* Saved data entries

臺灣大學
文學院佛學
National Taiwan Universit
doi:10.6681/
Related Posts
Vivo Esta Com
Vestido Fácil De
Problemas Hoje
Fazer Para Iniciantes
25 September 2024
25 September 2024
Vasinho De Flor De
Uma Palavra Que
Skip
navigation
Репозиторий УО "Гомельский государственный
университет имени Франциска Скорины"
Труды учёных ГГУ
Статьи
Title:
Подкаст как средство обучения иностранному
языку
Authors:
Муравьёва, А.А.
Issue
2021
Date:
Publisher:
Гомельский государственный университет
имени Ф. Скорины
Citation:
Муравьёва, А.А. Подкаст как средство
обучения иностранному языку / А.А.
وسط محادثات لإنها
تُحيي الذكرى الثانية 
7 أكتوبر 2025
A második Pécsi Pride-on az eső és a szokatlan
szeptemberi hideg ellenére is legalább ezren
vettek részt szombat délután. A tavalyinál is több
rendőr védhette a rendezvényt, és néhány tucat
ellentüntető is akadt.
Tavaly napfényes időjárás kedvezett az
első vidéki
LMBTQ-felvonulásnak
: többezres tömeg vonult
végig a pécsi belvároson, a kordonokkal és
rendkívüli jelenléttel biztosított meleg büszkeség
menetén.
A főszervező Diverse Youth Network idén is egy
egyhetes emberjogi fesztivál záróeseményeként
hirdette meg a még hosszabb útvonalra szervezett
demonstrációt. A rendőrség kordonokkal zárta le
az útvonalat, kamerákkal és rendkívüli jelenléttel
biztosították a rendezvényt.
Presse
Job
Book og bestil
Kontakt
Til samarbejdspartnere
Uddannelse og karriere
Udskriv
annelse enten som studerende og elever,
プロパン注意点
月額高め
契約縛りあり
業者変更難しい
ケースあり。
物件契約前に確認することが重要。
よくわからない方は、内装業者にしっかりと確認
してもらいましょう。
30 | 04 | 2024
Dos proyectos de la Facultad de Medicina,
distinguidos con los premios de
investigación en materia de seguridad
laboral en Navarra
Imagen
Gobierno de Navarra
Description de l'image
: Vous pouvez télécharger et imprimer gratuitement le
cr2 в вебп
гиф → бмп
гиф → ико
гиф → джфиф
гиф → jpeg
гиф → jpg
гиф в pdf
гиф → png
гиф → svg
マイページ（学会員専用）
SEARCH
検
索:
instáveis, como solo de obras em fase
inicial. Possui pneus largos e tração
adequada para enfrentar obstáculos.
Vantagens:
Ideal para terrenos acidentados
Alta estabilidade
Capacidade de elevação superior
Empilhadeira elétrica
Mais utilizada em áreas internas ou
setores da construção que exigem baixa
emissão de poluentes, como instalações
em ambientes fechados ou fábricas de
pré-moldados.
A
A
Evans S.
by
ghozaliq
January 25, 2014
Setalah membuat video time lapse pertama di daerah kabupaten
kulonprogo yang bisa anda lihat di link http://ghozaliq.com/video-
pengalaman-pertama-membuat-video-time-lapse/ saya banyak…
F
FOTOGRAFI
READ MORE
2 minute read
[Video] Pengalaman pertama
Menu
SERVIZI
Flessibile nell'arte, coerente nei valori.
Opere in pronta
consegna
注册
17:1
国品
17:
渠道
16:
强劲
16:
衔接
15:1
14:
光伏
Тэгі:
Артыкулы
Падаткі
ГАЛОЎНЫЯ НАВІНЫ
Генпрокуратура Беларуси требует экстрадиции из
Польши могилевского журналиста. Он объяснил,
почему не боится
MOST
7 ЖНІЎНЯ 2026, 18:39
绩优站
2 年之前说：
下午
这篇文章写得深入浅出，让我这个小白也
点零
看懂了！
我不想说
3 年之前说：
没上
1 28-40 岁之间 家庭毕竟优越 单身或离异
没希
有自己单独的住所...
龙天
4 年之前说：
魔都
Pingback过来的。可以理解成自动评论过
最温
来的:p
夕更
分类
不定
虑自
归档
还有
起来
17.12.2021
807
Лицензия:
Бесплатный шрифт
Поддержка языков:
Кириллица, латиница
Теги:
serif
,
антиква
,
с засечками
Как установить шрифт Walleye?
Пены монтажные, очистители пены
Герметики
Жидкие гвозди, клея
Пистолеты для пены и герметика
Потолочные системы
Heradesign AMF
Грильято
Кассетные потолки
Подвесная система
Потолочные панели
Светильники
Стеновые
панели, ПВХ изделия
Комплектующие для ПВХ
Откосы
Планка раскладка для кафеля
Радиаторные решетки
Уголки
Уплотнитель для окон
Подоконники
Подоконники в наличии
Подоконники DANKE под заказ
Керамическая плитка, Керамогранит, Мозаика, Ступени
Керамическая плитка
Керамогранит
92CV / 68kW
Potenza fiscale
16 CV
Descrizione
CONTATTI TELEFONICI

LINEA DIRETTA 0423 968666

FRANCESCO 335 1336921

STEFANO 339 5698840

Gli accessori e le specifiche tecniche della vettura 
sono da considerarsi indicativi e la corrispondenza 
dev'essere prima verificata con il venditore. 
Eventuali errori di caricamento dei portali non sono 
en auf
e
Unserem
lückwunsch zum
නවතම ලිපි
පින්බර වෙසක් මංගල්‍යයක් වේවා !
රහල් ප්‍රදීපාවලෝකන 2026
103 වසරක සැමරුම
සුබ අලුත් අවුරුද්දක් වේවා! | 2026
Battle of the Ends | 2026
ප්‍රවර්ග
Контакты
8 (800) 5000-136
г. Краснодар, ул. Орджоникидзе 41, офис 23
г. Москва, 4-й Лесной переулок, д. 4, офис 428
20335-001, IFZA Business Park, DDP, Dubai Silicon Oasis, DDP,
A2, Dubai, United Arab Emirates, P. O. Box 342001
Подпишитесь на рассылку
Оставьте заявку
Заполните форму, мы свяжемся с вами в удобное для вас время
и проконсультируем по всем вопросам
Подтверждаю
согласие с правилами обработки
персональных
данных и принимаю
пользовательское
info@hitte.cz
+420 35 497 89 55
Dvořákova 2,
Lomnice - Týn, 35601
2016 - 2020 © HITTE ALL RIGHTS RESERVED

* Aim of the exercise
Scan the records above for the lines holding "investigación en materia de seguridad" and "January 25, 2014". Transcribe those two and every line between them word for word, and no others.

* Written reply
investigación en materia de seguridad
laboral en Navarra
Imagen
Gobierno de Navarra
Description de l'image
: Vous pouvez télécharger et imprimer gratuitement le
cr2 в вебп
гиф → бмп
гиф → ико
гиф → джфиф
гиф → jpeg
гиф → jpg
гиф в pdf
гиф → png
гиф → svg
マイページ（学会員専用）
SEARCH
検
索:
instáveis, como solo de obras em fase
inicial. Possui pneus largos e tração
adequada para enfrentar obstáculos.
Vantagens:
Ideal para terrenos acidentados
Alta estabilidade
Capacidade de elevação superior
Empilhadeira elétrica
Mais utilizada em áreas internas ou
setores da construção que exigem baixa
emissão de poluentes, como instalações
em ambientes fechados ou fábricas de
pré-moldados.
A
A
Evans S.
by
ghozaliq
January 25, 2014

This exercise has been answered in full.